21      Die Vorlagefrage steht nämlich im Kontext eines Rechtsstreits zwischen zwei Privatpersonen über einen Antrag auf Feststellung der Rechtswidrigkeit einer Veröffentlichung auf einer Facebook-Seite. In diesem Zusammenhang möchte das Tribunalul Arbitral de pe lângă Asociația de arbitraj de pe lângă Baroul Cluj (Schiedsgericht der Schiedsvereinigung der Anwaltskammer Cluj) Art. 6 Abs. 1 EUV und die Art. 20 und 47 der Charta bei der Beurteilung bestimmter Verpflichtungen verfahrensrechtlicher Natur anwenden.

22      Im Licht von Art. 51 Abs. 1 der Charta gilt diese für die Mitgliedstaaten aber ausschließlich bei der Durchführung des Rechts der Union. Nach ständiger Rechtsprechung des Gerichtshofs finden die in der Unionsrechtsordnung garantierten Grundrechte nämlich in allen unionsrechtlich geregelten Fallgestaltungen und nicht außerhalb derselben Anwendung (Urteil vom 26. Februar 2013, Åkerberg Fransson, C‑617/10, EU:C:2013:105, Rn. 19, und Beschluss vom 11. Januar 2017, Boudjellal, C‑508/16, nicht veröffentlicht, EU:C:2017:6, Rn. 17).

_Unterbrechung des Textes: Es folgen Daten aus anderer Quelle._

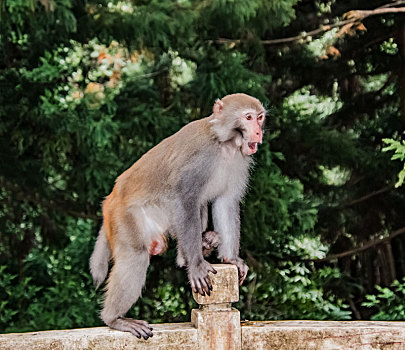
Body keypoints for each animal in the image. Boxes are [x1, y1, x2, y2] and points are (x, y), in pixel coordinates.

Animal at [89, 93, 266, 340]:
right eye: (247, 118)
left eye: (259, 118)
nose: (258, 132)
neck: (225, 145)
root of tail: (110, 198)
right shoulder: (200, 158)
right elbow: (185, 198)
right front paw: (196, 265)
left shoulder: (240, 162)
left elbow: (225, 202)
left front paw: (231, 259)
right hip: (124, 216)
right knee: (136, 256)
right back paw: (115, 319)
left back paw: (199, 247)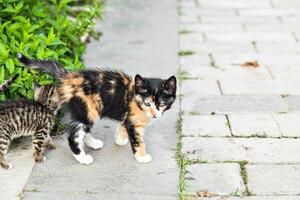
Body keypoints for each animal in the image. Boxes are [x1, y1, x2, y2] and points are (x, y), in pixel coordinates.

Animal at [17, 52, 177, 164]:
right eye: (147, 104)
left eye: (161, 104)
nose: (155, 114)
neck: (134, 96)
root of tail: (69, 77)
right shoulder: (134, 122)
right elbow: (137, 140)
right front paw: (142, 156)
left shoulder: (128, 116)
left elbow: (123, 124)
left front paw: (120, 139)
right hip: (86, 109)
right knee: (73, 137)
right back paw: (83, 158)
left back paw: (93, 143)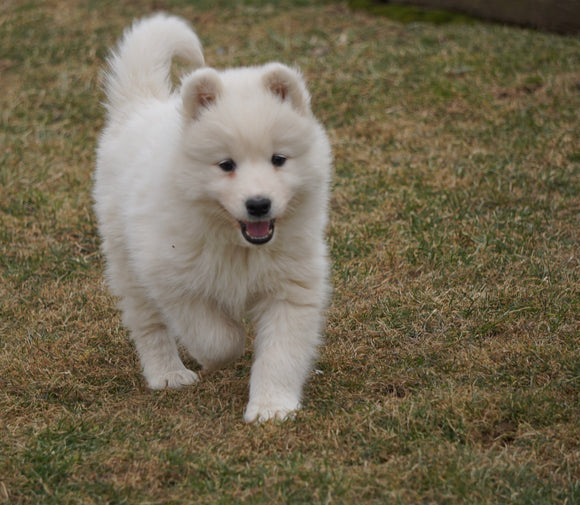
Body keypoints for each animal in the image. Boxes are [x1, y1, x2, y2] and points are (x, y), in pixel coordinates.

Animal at [93, 13, 334, 422]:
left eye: (278, 159)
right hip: (126, 259)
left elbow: (281, 352)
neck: (238, 243)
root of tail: (140, 107)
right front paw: (223, 353)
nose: (258, 204)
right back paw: (168, 374)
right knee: (147, 322)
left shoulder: (292, 287)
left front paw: (272, 407)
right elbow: (217, 336)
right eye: (226, 165)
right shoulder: (172, 276)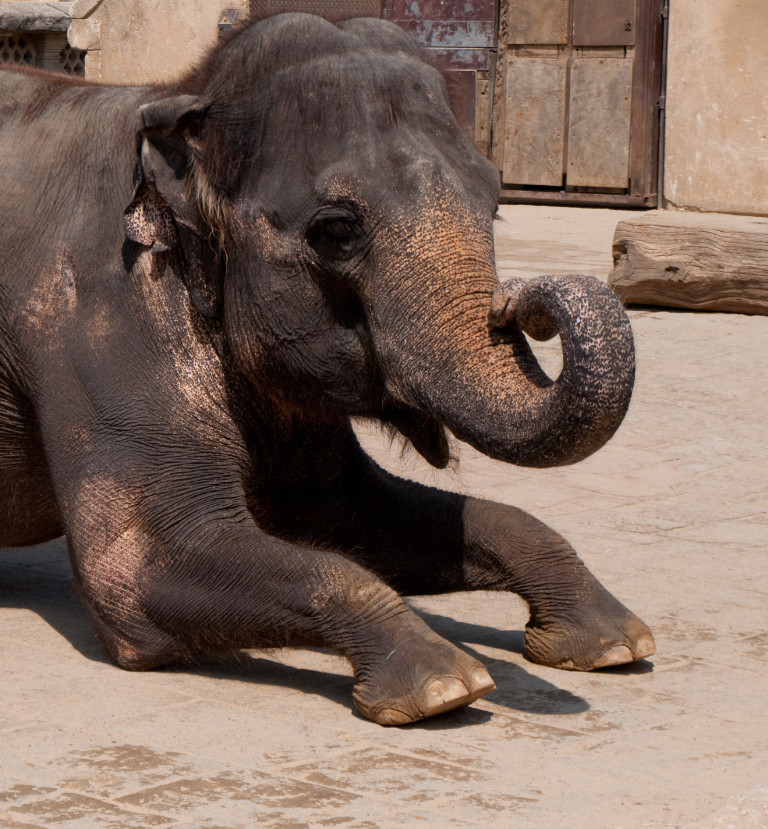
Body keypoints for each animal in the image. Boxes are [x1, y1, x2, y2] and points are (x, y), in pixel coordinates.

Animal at [1, 12, 656, 724]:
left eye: (494, 203)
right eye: (339, 229)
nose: (519, 305)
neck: (184, 95)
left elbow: (344, 509)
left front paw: (614, 644)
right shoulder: (101, 313)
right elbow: (138, 566)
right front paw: (441, 685)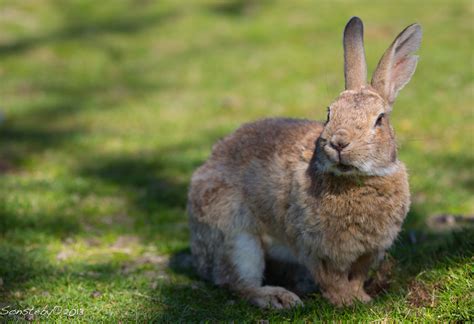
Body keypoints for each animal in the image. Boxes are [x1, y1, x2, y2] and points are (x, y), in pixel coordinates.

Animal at [187, 17, 420, 308]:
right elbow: (333, 279)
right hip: (236, 236)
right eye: (329, 113)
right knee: (238, 282)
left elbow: (356, 276)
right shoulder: (315, 249)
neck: (355, 181)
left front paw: (362, 298)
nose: (339, 143)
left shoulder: (368, 252)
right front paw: (346, 302)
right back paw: (279, 298)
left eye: (379, 120)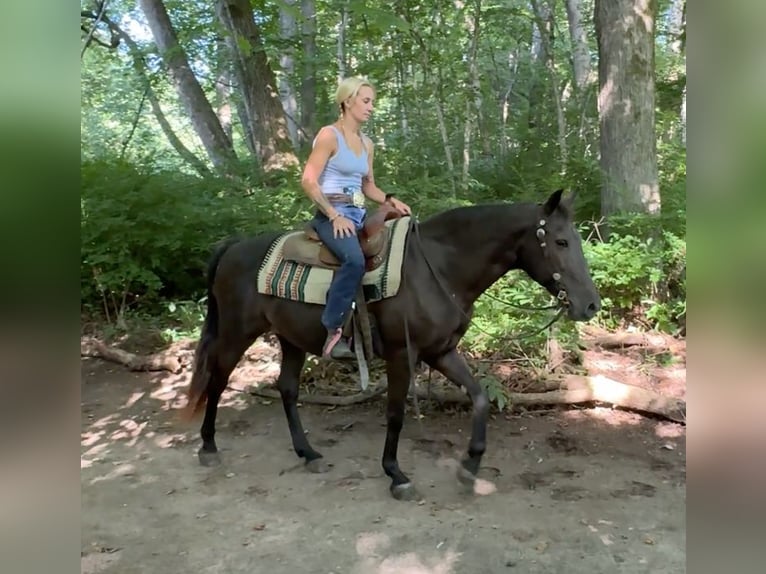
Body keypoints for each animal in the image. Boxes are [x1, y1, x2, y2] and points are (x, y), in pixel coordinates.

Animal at [184, 189, 601, 500]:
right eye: (561, 241)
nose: (591, 305)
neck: (439, 267)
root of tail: (234, 247)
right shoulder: (404, 354)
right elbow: (396, 413)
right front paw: (396, 475)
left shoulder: (441, 351)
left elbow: (480, 397)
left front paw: (469, 468)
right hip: (237, 332)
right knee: (217, 381)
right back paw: (208, 447)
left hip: (290, 338)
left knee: (286, 389)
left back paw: (308, 453)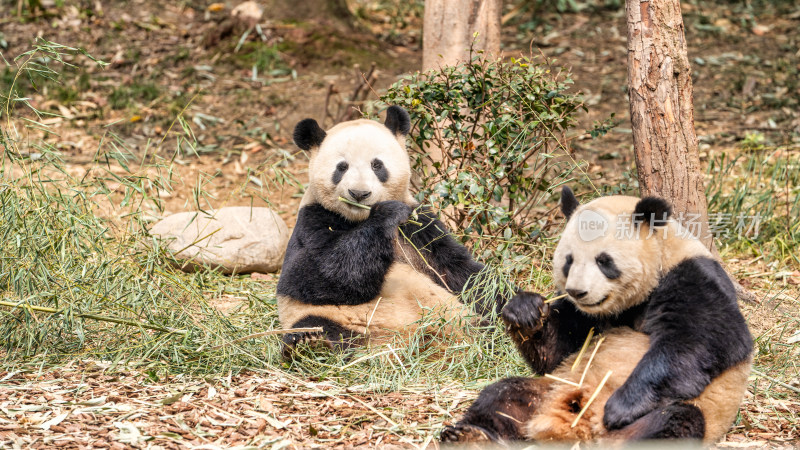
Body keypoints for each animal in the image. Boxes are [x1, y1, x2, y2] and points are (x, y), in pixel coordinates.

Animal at [276, 105, 500, 356]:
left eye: (377, 165)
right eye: (341, 167)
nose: (359, 194)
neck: (359, 219)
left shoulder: (419, 228)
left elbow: (458, 271)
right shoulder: (313, 220)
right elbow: (312, 275)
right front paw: (387, 214)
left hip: (459, 317)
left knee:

23      Unter diesen Umständen ist auf der Grundlage von Art. 53 Abs. 2 der Verfahrensordnung des Gerichtshofs festzustellen, dass das mit Entscheidung vom 12. Februar 2019 eingereichte Vorabentscheidungsersuchen des Tribunalul Arbitral de pe lângă Asociația de arbitraj de pe lângă Baroul Cluj (Schiedsgericht bei der Schiedsvereinigung der Anwaltskammer Cluj) offensichtlich unzulässig ist und dass der Gerichtshof jedenfalls für die Entscheidung über dieses Ersuchen offensichtlich unzuständig ist.

 Kosten

24      Für die Parteien des Ausgangsverfahrens ist das Verfahren ein Zwischenstreit in dem beim vorlegenden Gericht anhängigen Rechtsstreit; die Kostenentscheidung ist daher Sache dieses Gerichts.

Aus diesen Gründen hat der Gerichtshof (Sechste Kammer) beschlossen:

Das mit Entscheidung vom 12. Februar 2019 eingereichte Vorabentscheidungsersuchen des Tribunalul Arbitral de pe lângă Asociația de arbitraj de pe lângă Baroul Cluj (Schiedsgericht bei der Schiedsvereinigung der Anwaltskammer Cluj, Rumänien) ist offensichtlich unzulässig, und der Gerichtshof der Europäischen Union ist jedenfalls für die Entscheidung über dieses Ersuchen offensichtlich unzuständig.

Unterschriften


*      Verfahrenssprache: Rumänisch.